What to do — Isolate every line in the data with the string "Zika" and copy it.

Extracted data —
=======

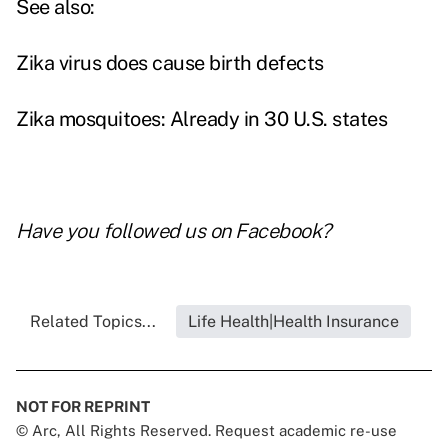
See also:
Zika virus does cause birth defects
Zika mosquitoes: Already in 30 U.S. states
Have you followed us on
Facebook
?
Related Topics...
Life Health|Health Insurance
NOT FOR REPRINT
© Arc, All Rights Reserved. Request academic re-use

=======

Response area —
Zika virus does cause birth defects
Zika mosquitoes: Already in 30 U.S. states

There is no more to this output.